Summer Health Risks: Stay Clear Of These Top Risk Factors
Hello, sunshine, warmer days, summer rains and holidays! Hooray! Summer is here. But just before you grab your sunglasses, put on your costume and head outside, make sure you are aware of these top summer health risks.
Although summer is a fun and happy time in which we love to be outdoors and in the sun, there are also a number of health risks that come with it. Stay safe this summer and get clued up on the top 9 health risks of summer.
1. Skin cancer
Did you know that skin cancer is the most common form of cancer in the world? In fact, there are over a million people who are diagnosed with skin cancer each year.
If your doctor is able to detect skin cancer early, then it can easily be treated. Skin cancer is more commonly seen in those who:
- Are older than 50
- Have fair skin, light hair and light coloured eyes
- Have a family member who was diagnosed with cancer
- Have spent a lot of time outside and have been sunburned a few times in their life
It’s a good idea to regularly check for skin cancer with routine healthcare checkups with your doctor and apply sunscreen when you are outside.
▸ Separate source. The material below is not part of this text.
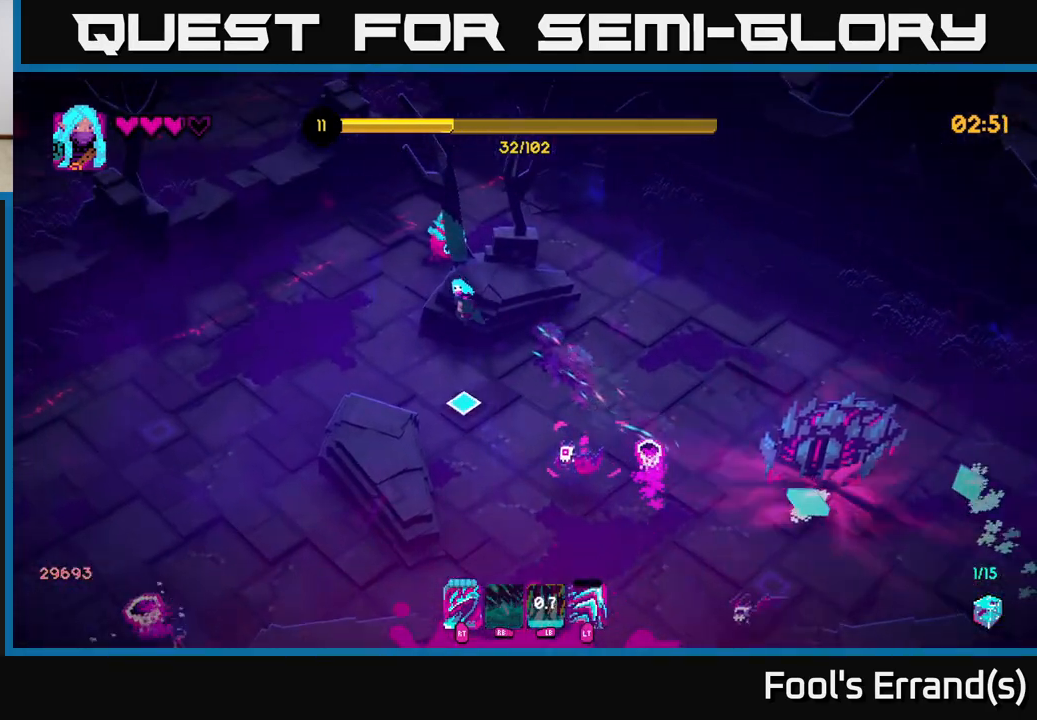
{"buttons": [], "left_stick": "down-left", "right_stick": "up-right", "events": [[133, "right_stick", "left"], [183, "right_stick", "up"], [233, "left_stick", "up-left"], [250, "R2", "down"], [367, "right_stick", "up-right"], [383, "R2", "up"], [467, "left_stick", "down-left"]]}
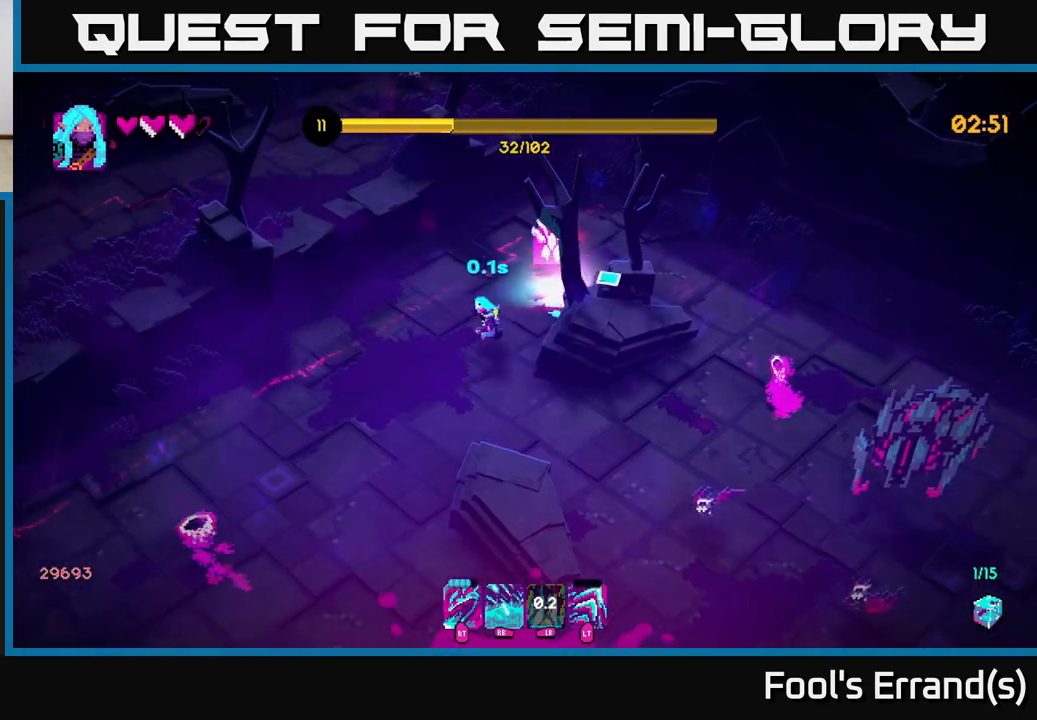
{"buttons": [], "left_stick": "down-left", "right_stick": "down-left", "events": [[17, "L2", "down"], [67, "right_stick", "center"], [117, "right_stick", "down-left"], [150, "L2", "up"]]}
Heatstroke is more serious than people may think. This health condition can be life-threatening if left untreated. When you have heatstroke, your body’s core temperature will rise. Basically, your body overheats which can cause serious damage internally. Heatstroke is an emergency situation and you will need immediate medical attention and care.
Here are some of the signs of heatstroke:
- High body temperature (40 C) or higher
- Confusion, slurred speech, irritability
- Nausea and vomiting
- Flushed skin
- Rapid heart rate
- Rapid breathing
- Throbbing head
3. Food poisoning
Summer means that more food is left out in the open where it can stay warm for prolonged periods of time. Which is something we are all guilty of as we tend to have more picnics (food left outside for long) and more braais (think about all that meat sitting in the sun).
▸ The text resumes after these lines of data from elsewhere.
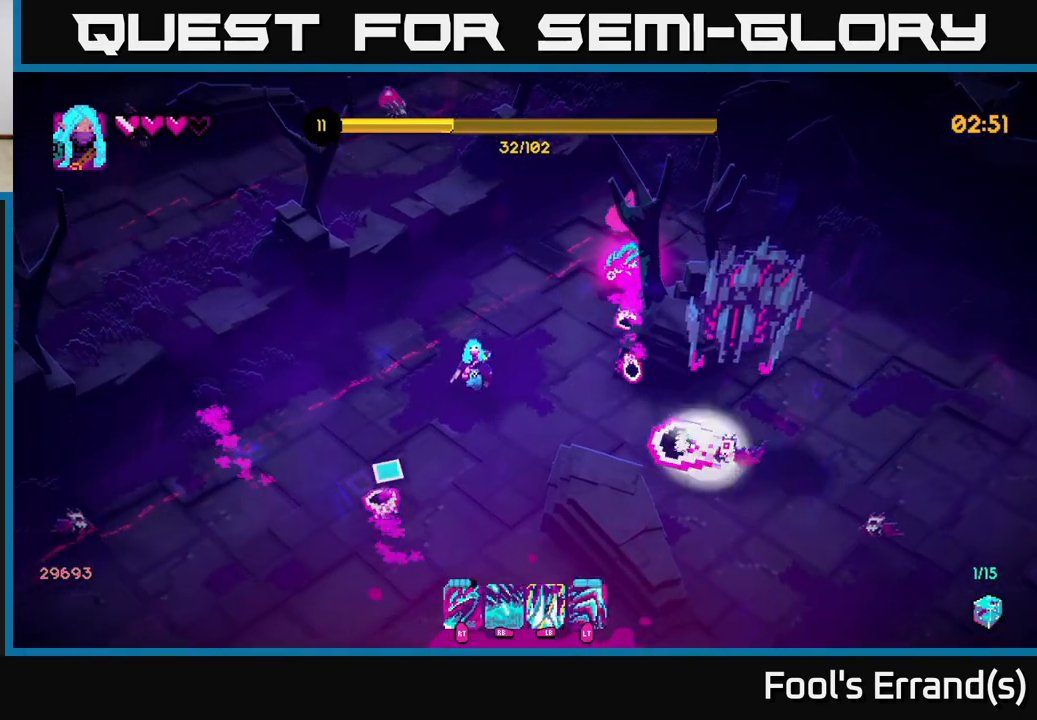
{"buttons": [], "left_stick": "down-left", "right_stick": "down", "events": [[67, "left_stick", "left"], [133, "right_stick", "down"], [200, "left_stick", "down-left"], [250, "L2", "down"], [433, "L2", "up"]]}
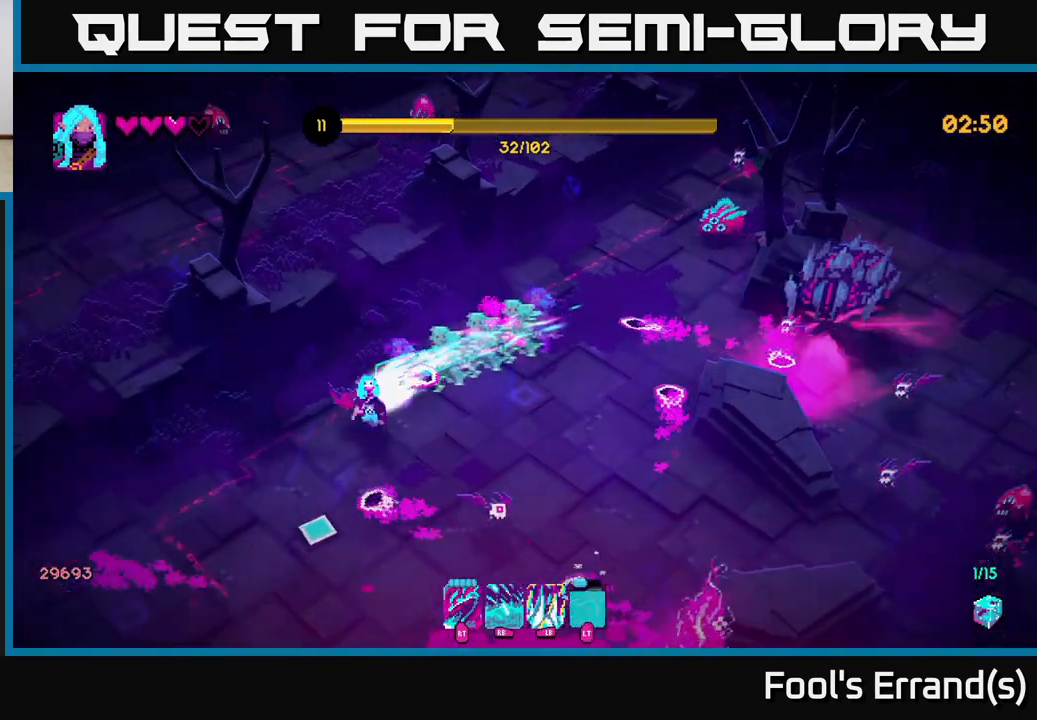
{"buttons": [], "left_stick": "down-left", "right_stick": "down", "events": [[67, "R2", "down"], [83, "right_stick", "down-right"], [167, "R2", "up"], [333, "L2", "down"], [350, "right_stick", "down"], [483, "L2", "up"]]}
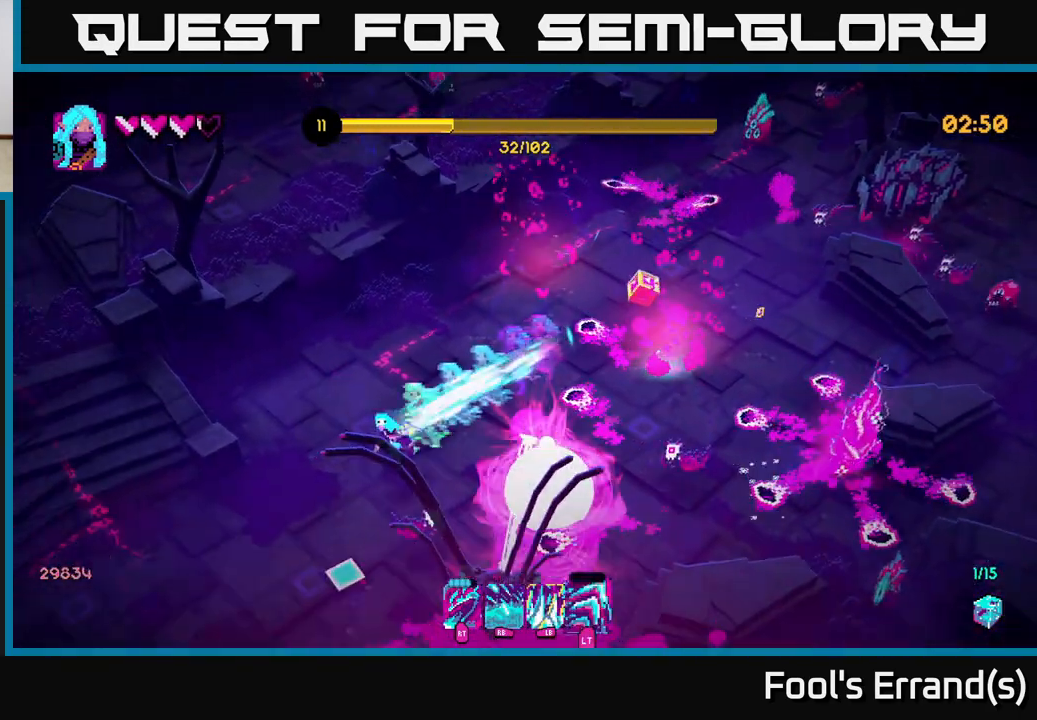
{"buttons": [], "left_stick": "down", "right_stick": "down-right", "events": [[167, "L2", "down"], [267, "L2", "up"], [300, "right_stick", "down-right"], [350, "left_stick", "down"]]}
Try to keep food cool for as long as possible and only take out the meat for a braai just before cooking it.
4. Damage to your eyes
This is something we don’t even realise is happening. When you spend time outdoors or driving, then you need to make sure you own and wear a pair of sunglasses to help filter the UV light.
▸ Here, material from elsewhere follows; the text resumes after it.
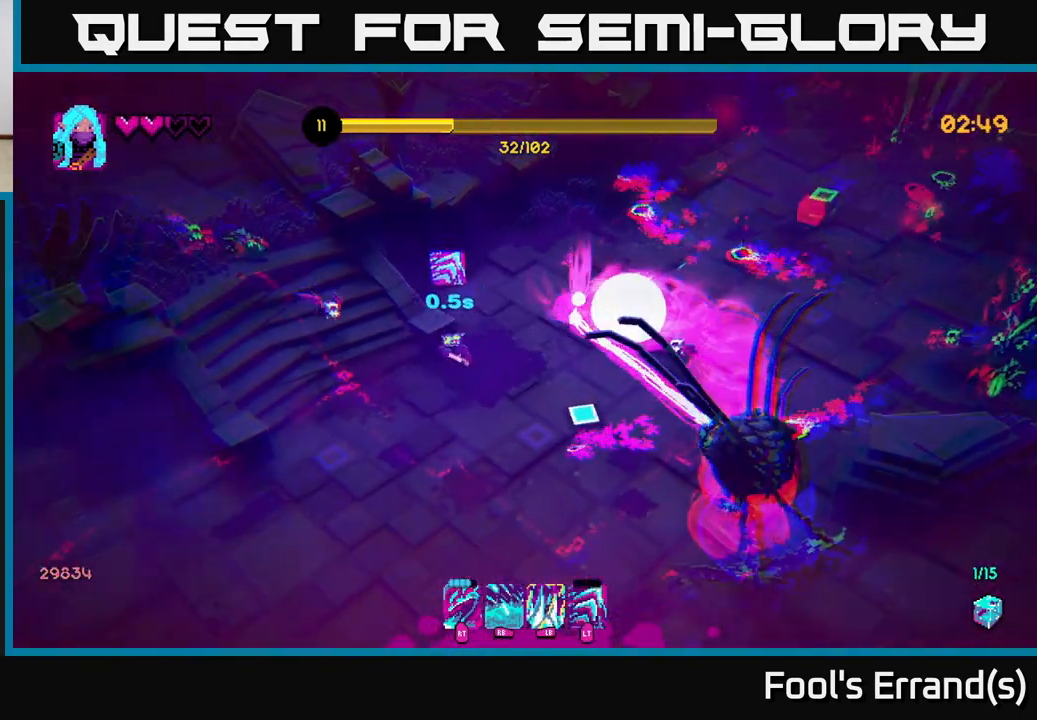
{"buttons": ["L1"], "left_stick": "down", "right_stick": "right", "events": [[333, "L1", "down"], [350, "right_stick", "right"]]}
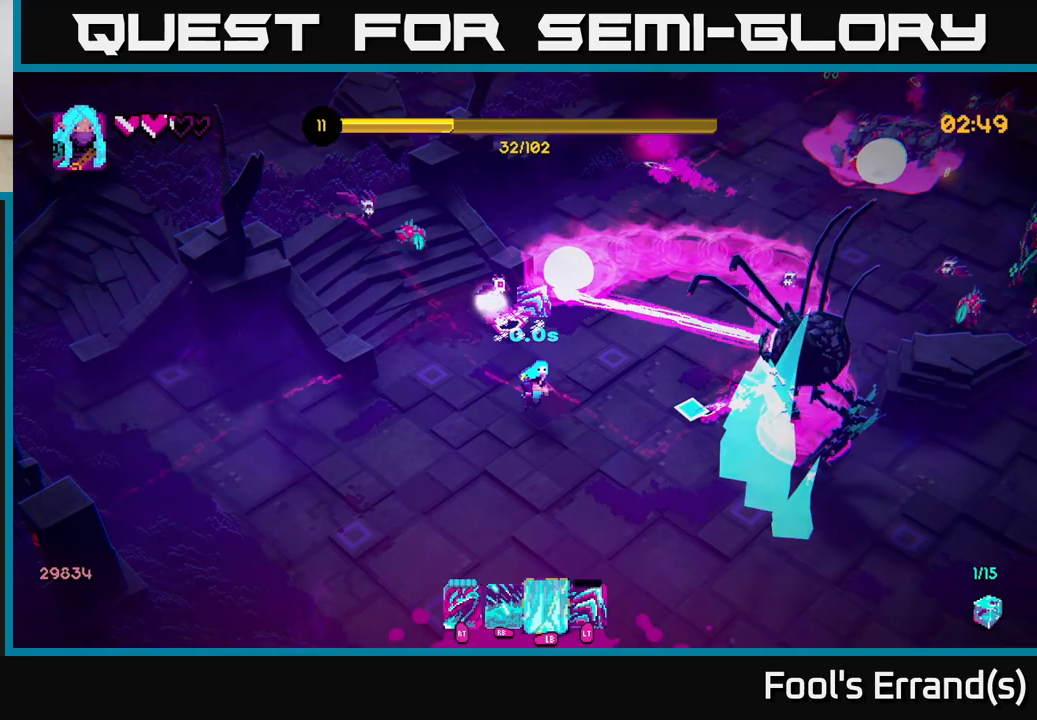
{"buttons": [], "left_stick": "down-right", "right_stick": "up-right", "events": [[17, "left_stick", "down-right"], [167, "right_stick", "up-right"], [200, "L1", "up"]]}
Did you know that if you do not have glasses that protect your eyes from UV rays, then wearing any old pair of glasses will actually open up your pupils as your eyes try to let more light in as the glasses make it darker, and this lets in more UV rays?
Meaning that cheap glasses that do not filter UV rays are actually really bad for your eyes and cause more sun damage than not wearing glasses at all.
You need to wear glasses that filter out 100% of UV rays and wear them whenever you are outside (especially when you are near water as water reflects the sun’s rays and makes them harsher).
5. Accidents on the roads
Summertime comes with more rain which often means more potholes, more parties, more drivers who think they can drive after a few beers at a braai and more risks on the road. You can avoid summer accidents and prevent expensive repair costs by:
- Getting comprehensive car insurance to save you from surprise costs
- Avoiding driving in the early hours of the morning and late at night
- Never drinking and driving
- Slowing down when you see a pothole
This is a scary thought and one that we never want to have to think about, but drowning is a reality in South Africa. According to statistics, “in the five years between 2011 and 2015, there was an average of 1541 drownings a year.”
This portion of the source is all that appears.